• [Task instructions]:
Your answer should be the lines below from the one holding "7: (624, 118, 0.89)" through the one holding "29: (532, 147, 0.94)", copied exactly and with nothing else.

Stored items:
- - - -

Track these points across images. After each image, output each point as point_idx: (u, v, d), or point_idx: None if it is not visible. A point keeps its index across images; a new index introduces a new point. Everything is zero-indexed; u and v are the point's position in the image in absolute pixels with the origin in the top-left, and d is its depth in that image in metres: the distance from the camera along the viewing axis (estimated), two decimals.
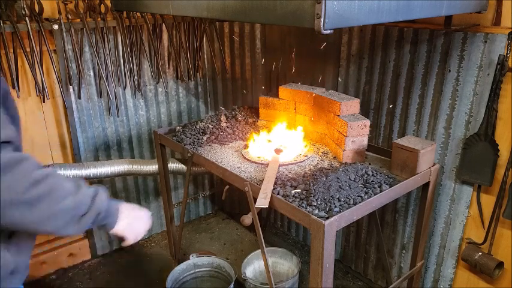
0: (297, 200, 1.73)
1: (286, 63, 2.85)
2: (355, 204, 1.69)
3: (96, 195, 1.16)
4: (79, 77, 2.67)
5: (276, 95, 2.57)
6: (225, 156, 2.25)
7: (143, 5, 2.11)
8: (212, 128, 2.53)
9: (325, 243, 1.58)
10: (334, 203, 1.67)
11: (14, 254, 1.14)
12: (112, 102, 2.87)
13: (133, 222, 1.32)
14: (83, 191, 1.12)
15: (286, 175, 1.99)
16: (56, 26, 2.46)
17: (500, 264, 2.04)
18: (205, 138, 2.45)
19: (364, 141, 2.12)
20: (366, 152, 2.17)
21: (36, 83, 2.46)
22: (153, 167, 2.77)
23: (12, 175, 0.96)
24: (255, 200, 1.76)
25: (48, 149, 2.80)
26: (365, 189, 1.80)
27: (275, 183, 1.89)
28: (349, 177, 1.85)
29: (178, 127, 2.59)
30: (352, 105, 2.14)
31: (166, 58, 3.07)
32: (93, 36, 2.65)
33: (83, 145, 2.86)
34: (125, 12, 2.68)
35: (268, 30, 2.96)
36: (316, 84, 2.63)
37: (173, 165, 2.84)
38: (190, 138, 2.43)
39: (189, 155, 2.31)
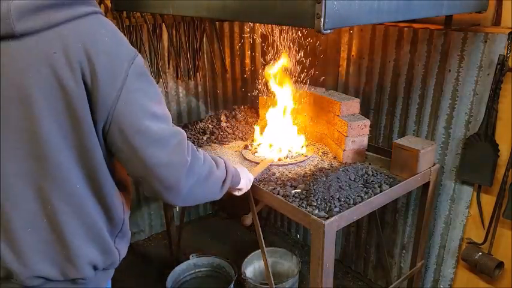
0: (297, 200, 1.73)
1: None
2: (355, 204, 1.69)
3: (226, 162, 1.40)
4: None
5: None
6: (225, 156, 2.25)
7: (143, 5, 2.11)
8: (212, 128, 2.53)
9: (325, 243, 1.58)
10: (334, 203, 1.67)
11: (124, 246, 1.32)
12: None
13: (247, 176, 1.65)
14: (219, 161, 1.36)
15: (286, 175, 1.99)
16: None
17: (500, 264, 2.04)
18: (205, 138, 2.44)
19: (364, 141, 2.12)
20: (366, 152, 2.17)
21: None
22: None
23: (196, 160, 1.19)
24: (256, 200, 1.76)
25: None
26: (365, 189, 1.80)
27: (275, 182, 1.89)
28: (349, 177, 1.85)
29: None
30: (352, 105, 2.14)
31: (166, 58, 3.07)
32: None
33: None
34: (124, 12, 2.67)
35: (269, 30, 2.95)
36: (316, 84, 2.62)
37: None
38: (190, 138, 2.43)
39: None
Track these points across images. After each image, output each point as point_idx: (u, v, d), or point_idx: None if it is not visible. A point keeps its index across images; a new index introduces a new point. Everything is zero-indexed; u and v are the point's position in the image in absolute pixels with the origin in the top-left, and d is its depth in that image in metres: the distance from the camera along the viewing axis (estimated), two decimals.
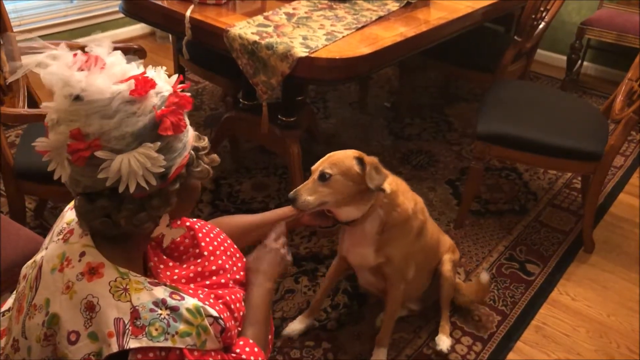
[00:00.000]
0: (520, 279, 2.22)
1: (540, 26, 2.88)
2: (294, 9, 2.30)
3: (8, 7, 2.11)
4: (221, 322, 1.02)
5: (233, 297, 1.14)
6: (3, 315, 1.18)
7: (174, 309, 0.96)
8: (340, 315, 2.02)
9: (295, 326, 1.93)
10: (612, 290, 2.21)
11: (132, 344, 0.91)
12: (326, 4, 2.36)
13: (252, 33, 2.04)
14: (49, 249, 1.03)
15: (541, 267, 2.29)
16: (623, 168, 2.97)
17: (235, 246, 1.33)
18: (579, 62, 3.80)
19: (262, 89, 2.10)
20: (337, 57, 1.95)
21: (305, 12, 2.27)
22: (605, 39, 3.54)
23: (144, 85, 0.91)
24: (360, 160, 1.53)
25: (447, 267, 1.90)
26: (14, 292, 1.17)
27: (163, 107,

- - - -

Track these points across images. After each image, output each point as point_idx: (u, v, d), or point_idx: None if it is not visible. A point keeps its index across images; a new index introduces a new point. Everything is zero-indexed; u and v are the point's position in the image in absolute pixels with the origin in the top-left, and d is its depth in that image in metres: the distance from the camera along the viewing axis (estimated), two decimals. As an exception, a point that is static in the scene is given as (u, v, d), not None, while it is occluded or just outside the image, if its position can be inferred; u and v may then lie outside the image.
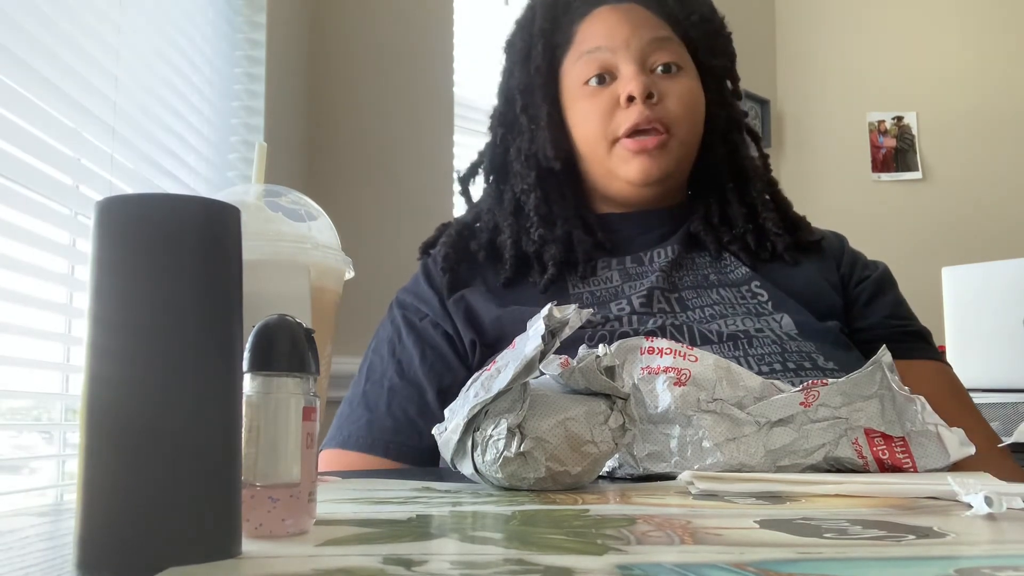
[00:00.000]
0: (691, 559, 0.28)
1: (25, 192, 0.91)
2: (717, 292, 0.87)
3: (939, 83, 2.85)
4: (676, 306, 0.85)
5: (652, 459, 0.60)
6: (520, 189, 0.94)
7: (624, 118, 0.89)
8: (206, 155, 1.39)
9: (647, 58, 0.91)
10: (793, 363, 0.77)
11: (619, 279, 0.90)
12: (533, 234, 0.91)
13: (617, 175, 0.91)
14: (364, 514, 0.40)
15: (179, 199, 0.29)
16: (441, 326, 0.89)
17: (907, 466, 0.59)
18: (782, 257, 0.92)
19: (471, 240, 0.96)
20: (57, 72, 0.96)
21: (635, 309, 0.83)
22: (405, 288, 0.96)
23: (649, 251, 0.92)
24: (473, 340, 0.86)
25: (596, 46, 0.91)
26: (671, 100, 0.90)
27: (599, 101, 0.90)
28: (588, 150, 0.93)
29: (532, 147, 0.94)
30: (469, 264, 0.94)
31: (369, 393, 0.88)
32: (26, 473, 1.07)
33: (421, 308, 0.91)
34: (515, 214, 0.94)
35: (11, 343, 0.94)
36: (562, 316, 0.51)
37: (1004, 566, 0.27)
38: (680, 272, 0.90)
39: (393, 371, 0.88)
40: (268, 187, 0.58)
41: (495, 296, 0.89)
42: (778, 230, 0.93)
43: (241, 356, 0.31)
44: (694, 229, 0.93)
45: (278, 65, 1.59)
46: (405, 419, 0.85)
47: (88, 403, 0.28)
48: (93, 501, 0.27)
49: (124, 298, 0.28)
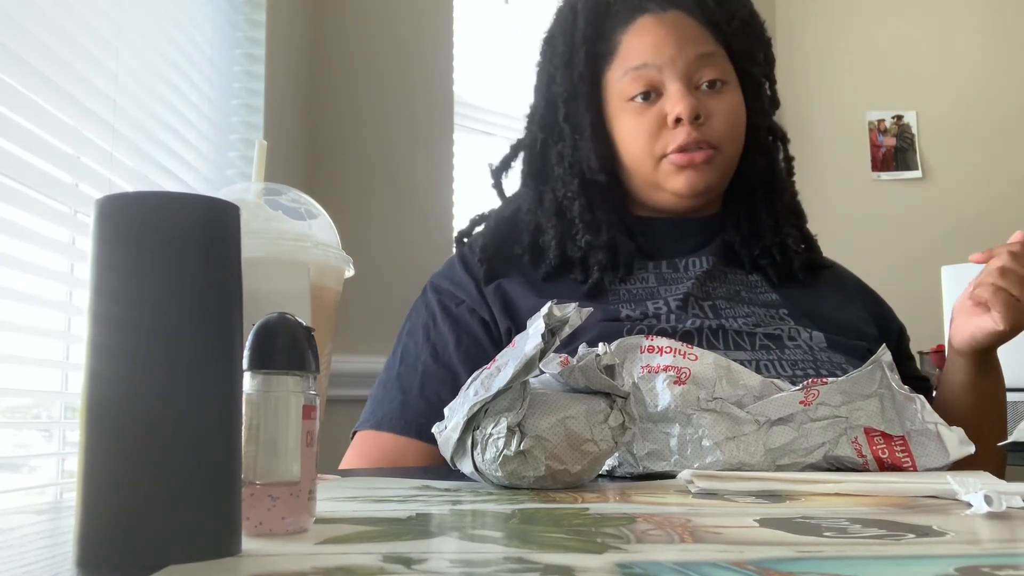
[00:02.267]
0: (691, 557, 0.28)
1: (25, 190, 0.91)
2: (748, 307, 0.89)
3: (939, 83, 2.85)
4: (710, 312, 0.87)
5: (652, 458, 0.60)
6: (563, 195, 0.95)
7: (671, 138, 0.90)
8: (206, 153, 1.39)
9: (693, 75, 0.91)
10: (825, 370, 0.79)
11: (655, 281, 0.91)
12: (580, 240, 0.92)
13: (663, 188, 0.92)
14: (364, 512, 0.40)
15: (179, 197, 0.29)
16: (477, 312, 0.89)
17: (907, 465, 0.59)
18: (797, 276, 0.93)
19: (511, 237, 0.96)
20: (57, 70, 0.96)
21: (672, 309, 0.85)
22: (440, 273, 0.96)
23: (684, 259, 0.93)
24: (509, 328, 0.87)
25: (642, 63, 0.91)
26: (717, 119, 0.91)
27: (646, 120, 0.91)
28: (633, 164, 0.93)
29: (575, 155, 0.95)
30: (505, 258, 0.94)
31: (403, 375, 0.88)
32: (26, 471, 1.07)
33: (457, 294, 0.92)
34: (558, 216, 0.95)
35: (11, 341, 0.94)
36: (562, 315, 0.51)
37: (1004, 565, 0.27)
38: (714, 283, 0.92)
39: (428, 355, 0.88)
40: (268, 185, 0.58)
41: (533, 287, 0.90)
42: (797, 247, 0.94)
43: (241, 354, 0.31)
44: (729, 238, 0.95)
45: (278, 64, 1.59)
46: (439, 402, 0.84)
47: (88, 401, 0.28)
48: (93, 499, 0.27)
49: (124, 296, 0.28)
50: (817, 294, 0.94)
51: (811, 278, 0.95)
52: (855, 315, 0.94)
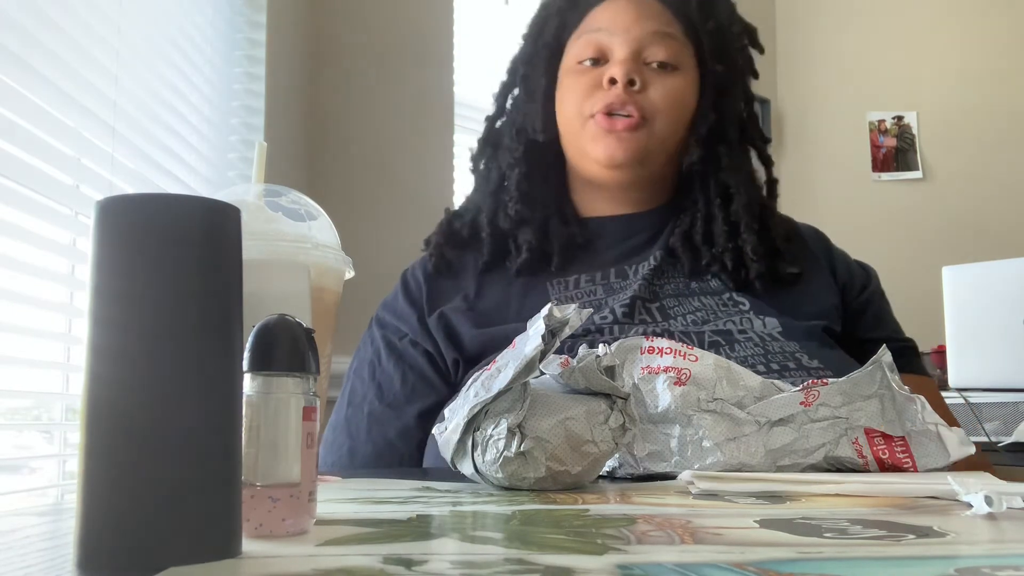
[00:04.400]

- - - -

• [Result for this task]:
7: (624, 118, 0.89)
8: (206, 155, 1.39)
9: (647, 58, 0.91)
10: (793, 363, 0.77)
11: (619, 279, 0.90)
12: (533, 234, 0.91)
13: (617, 175, 0.91)
14: (364, 514, 0.40)
15: (179, 199, 0.29)
16: (441, 326, 0.89)
17: (907, 466, 0.59)
18: (782, 257, 0.92)
19: (471, 240, 0.96)
20: (57, 72, 0.96)
21: (635, 309, 0.83)
22: (405, 288, 0.96)
23: (649, 251, 0.92)
24: (473, 340, 0.86)
25: (596, 46, 0.91)
26: (671, 100, 0.90)
27: (599, 101, 0.90)
28: (588, 150, 0.93)
29: (532, 147, 0.94)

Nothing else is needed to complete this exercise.